• [What is expected]
Using the data that follows, return exactly the lines from the one that contains "Турбовент ПВК 100" through the one that contains "Zaragoza, 1994-1995, pp. 407-424.", ends included.

• [Input data]
═══
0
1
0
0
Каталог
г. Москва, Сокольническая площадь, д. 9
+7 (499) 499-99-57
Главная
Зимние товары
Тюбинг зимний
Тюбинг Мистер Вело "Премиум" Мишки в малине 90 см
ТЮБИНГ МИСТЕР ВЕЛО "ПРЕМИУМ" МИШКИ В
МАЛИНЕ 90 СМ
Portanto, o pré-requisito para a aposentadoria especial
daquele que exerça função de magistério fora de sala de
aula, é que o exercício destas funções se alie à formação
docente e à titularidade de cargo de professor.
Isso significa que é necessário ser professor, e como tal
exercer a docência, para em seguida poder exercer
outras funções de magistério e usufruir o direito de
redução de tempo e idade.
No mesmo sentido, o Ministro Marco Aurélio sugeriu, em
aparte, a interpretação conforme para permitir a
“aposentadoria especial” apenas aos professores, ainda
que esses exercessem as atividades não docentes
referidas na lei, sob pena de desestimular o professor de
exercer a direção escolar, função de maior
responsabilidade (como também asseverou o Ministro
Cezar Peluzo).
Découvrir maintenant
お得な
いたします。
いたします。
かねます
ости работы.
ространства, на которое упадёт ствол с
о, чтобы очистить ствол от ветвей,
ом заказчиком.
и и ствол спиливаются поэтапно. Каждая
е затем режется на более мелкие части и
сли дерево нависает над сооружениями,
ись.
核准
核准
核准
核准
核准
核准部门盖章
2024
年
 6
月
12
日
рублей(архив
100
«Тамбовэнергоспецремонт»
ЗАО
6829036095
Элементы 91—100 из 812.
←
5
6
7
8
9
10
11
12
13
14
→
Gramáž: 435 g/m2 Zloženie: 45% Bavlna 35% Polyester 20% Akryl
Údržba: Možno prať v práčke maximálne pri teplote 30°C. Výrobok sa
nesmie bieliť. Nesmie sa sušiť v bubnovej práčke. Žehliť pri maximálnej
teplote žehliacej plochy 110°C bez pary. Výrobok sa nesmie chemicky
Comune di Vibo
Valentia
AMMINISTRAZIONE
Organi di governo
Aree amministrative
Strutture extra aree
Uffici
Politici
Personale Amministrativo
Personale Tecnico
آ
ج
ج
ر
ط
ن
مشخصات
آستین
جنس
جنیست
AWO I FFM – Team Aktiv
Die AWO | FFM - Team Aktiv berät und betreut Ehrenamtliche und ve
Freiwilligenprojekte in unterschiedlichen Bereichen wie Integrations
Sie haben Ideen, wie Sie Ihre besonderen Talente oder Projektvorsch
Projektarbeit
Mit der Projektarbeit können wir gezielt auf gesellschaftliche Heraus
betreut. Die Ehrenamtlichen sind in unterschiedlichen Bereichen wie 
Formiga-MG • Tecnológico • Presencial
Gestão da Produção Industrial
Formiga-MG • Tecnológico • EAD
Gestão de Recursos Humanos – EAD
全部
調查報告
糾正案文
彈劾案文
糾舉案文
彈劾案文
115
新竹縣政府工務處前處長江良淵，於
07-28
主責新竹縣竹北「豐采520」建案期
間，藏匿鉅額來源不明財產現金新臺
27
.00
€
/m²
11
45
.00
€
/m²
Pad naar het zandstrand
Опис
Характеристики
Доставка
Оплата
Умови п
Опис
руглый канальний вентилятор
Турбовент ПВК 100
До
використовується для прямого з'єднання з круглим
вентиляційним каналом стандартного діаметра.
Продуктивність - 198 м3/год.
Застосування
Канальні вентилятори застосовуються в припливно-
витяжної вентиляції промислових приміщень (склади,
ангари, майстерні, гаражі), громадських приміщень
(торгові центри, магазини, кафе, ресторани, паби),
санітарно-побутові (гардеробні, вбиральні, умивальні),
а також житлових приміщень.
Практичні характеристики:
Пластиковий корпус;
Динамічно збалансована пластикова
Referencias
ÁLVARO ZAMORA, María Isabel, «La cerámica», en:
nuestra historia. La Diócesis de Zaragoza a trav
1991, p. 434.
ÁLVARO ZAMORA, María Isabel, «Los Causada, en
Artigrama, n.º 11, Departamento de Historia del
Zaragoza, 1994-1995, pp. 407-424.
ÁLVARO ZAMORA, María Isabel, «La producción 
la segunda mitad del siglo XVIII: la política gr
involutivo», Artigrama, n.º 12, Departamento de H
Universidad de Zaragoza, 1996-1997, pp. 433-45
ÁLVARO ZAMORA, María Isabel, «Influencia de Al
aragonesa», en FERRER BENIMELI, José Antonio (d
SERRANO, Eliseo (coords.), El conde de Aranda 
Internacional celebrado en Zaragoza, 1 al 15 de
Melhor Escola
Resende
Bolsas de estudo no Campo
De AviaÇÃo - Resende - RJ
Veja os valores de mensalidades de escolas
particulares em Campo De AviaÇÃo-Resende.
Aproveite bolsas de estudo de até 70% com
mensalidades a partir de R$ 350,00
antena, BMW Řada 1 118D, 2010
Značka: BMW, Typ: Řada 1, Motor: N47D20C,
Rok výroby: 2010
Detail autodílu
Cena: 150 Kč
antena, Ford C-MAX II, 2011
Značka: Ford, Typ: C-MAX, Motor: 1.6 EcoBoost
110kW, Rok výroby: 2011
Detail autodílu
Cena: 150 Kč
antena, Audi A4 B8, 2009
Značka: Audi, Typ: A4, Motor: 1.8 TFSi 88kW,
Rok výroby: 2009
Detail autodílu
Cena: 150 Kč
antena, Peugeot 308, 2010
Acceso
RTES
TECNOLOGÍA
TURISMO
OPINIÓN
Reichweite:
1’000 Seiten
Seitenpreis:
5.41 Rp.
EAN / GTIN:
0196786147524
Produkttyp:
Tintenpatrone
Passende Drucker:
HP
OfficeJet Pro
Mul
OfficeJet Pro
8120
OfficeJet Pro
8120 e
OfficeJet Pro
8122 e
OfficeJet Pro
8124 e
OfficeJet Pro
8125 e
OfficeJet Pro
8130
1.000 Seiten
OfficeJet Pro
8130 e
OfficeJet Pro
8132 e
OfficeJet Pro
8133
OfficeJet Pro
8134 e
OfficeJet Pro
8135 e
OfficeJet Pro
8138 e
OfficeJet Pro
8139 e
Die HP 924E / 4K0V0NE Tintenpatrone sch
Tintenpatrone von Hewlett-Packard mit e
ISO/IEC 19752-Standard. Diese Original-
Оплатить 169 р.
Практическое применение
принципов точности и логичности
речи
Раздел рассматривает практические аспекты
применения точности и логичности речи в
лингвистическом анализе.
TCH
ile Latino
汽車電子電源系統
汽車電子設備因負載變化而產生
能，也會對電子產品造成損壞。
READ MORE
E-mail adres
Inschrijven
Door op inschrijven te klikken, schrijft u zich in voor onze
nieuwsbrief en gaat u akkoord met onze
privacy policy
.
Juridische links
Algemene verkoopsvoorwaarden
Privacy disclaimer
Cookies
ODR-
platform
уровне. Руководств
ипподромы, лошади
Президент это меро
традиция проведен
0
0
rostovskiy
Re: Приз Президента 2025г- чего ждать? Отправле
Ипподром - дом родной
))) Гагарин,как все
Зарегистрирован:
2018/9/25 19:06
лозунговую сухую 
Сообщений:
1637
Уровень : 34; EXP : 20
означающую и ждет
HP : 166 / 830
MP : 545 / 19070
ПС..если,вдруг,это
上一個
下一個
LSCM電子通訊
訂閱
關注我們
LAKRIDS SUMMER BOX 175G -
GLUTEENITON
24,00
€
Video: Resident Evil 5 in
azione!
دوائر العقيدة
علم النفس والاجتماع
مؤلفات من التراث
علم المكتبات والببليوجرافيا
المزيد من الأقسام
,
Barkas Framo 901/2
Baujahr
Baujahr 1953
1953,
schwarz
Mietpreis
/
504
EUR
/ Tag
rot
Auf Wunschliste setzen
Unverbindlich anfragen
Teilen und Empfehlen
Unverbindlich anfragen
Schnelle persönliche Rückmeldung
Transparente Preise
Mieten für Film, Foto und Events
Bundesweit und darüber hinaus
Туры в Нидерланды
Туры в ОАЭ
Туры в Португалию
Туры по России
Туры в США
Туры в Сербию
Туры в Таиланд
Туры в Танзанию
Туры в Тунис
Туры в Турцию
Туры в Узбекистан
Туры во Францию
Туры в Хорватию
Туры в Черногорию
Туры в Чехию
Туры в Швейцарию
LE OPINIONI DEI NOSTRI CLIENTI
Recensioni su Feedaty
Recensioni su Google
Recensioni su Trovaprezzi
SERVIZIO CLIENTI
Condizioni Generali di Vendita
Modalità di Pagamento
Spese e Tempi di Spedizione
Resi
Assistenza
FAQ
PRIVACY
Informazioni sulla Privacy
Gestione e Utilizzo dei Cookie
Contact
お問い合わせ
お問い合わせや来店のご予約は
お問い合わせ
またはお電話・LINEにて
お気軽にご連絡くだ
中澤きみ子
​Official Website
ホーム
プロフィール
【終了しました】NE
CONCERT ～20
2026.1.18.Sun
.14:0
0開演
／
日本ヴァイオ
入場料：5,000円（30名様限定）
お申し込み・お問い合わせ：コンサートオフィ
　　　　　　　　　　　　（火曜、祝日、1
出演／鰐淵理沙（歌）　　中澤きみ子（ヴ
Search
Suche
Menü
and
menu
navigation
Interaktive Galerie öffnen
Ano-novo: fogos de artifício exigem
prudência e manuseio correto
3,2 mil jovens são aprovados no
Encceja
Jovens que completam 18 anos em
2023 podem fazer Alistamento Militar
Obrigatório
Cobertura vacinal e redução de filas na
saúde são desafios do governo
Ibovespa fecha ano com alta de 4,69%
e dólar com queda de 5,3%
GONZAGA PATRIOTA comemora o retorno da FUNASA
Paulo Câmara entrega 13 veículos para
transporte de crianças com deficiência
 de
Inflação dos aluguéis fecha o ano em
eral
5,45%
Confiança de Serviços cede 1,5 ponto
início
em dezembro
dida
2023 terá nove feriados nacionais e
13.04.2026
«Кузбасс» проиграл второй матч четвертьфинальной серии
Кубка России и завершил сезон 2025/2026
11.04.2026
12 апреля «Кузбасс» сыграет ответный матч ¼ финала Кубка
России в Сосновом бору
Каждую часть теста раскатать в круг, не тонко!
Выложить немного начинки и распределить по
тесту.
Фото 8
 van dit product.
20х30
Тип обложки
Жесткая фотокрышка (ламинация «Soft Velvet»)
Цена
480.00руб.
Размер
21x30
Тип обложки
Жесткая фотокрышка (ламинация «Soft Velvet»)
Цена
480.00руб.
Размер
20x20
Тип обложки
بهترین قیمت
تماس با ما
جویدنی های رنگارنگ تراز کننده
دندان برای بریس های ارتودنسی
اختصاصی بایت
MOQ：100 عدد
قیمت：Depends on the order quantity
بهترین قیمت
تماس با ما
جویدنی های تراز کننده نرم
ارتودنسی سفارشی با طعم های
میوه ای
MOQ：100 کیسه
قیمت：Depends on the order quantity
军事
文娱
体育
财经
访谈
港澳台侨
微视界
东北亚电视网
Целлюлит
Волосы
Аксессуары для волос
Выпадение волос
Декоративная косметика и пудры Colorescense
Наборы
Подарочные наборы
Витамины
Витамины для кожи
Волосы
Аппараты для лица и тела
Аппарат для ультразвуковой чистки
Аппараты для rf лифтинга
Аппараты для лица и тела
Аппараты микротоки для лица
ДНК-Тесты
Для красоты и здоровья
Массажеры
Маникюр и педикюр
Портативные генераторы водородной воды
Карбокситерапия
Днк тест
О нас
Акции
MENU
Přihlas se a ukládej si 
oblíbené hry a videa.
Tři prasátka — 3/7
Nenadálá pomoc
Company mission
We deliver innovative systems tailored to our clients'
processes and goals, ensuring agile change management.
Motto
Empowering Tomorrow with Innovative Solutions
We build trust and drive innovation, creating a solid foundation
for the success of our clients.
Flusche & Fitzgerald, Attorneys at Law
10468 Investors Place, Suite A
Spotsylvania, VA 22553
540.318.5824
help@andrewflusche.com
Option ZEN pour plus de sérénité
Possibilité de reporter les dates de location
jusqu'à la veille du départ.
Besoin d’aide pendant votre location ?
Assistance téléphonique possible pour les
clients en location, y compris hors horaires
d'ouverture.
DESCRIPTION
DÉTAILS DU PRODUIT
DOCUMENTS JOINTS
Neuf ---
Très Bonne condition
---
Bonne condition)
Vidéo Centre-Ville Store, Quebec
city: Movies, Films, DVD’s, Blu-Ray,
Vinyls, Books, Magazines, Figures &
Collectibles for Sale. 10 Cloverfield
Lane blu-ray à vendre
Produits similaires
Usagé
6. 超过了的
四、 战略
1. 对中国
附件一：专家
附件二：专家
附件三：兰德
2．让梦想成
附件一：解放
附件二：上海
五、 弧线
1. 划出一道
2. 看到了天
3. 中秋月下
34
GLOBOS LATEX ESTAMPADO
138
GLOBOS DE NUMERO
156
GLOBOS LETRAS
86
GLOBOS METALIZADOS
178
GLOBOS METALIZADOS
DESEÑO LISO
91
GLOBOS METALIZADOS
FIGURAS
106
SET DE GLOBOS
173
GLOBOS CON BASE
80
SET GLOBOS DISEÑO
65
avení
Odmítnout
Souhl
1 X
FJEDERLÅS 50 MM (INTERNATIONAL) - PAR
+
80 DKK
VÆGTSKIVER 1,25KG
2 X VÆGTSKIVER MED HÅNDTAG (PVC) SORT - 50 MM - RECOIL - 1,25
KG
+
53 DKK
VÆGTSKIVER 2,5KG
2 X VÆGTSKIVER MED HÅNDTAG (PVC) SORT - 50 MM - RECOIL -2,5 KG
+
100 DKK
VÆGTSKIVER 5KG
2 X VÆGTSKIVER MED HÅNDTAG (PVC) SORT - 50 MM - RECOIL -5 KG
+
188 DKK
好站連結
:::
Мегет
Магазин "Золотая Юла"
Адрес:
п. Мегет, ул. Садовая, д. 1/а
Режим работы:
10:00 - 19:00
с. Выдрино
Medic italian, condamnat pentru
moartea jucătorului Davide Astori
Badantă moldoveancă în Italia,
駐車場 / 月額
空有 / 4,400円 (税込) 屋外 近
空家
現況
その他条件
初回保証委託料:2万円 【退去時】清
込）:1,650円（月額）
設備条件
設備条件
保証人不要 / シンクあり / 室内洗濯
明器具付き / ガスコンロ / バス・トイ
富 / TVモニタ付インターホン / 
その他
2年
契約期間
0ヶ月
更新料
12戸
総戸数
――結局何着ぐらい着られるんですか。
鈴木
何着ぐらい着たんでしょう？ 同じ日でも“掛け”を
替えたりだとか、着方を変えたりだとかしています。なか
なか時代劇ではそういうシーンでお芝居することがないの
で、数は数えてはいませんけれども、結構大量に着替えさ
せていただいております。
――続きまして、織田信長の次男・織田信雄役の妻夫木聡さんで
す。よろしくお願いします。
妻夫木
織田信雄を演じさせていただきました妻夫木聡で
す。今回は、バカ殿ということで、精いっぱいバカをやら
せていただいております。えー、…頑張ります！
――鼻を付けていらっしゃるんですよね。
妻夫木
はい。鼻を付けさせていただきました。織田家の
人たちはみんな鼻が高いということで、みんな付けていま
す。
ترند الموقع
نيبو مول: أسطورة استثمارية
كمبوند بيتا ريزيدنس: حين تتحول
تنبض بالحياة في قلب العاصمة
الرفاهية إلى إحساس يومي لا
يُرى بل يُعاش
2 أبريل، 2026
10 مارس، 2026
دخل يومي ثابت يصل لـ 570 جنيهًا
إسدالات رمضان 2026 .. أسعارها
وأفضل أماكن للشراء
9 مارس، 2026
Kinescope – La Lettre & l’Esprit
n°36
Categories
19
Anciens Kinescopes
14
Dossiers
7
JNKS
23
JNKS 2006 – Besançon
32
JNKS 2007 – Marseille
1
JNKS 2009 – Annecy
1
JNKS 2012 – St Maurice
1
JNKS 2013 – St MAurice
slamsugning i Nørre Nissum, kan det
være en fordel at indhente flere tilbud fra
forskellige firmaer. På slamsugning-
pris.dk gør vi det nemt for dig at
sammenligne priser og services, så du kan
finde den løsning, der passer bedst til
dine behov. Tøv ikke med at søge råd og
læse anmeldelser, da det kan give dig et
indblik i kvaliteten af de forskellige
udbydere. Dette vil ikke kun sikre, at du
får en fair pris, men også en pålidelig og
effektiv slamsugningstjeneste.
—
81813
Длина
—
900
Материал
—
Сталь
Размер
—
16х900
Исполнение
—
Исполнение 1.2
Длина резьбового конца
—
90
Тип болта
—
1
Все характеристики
═══
• [Written solution]
Турбовент ПВК 100
До
використовується для прямого з'єднання з круглим
вентиляційним каналом стандартного діаметра.
Продуктивність - 198 м3/год.
Застосування
Канальні вентилятори застосовуються в припливно-
витяжної вентиляції промислових приміщень (склади,
ангари, майстерні, гаражі), громадських приміщень
(торгові центри, магазини, кафе, ресторани, паби),
санітарно-побутові (гардеробні, вбиральні, умивальні),
а також житлових приміщень.
Практичні характеристики:
Пластиковий корпус;
Динамічно збалансована пластикова
Referencias
ÁLVARO ZAMORA, María Isabel, «La cerámica», en:
nuestra historia. La Diócesis de Zaragoza a trav
1991, p. 434.
ÁLVARO ZAMORA, María Isabel, «Los Causada, en
Artigrama, n.º 11, Departamento de Historia del
Zaragoza, 1994-1995, pp. 407-424.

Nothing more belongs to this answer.